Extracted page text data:
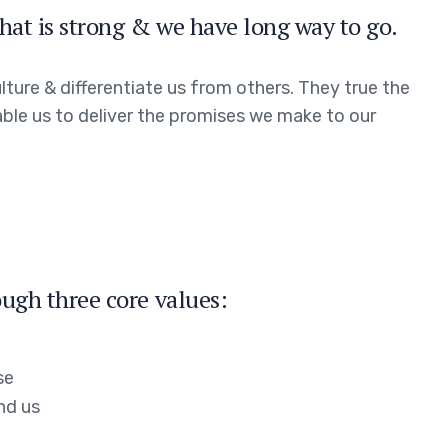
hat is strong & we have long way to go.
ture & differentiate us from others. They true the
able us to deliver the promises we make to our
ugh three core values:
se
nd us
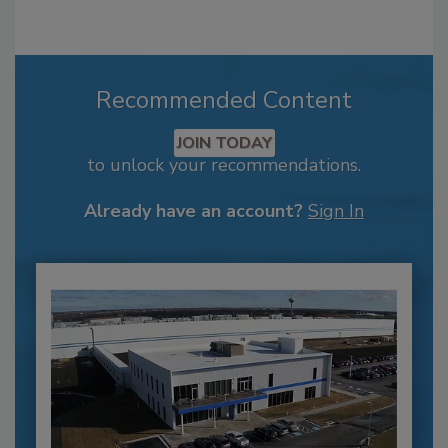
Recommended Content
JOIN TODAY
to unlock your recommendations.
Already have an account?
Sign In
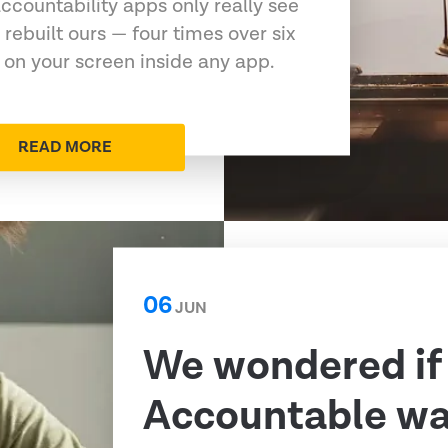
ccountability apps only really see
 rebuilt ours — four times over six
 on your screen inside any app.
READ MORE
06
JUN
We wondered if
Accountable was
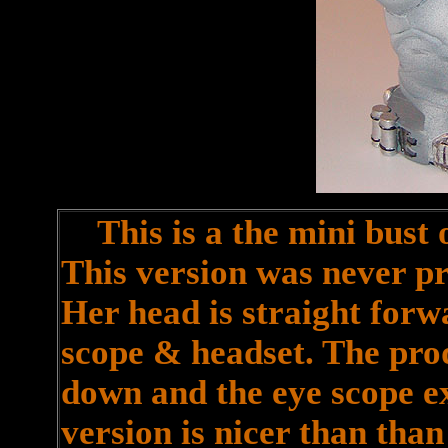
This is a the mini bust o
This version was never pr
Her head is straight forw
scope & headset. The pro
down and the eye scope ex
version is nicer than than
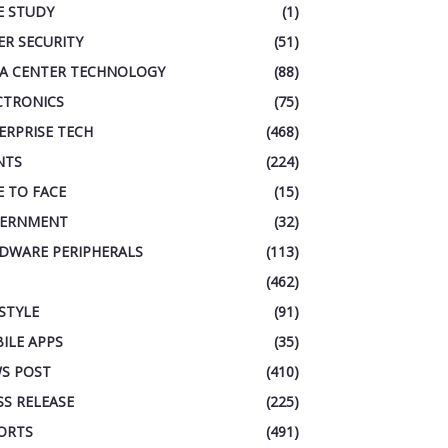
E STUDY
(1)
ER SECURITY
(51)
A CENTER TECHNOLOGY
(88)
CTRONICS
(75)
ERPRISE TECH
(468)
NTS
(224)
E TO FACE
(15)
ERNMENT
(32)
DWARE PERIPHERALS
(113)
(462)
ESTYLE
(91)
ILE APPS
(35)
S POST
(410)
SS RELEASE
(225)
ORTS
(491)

TO-DO ITEM: Among the lines above, find those with the string "scope" and copy them.

REPLY:
scope & headset. The pro
down and the eye scope ex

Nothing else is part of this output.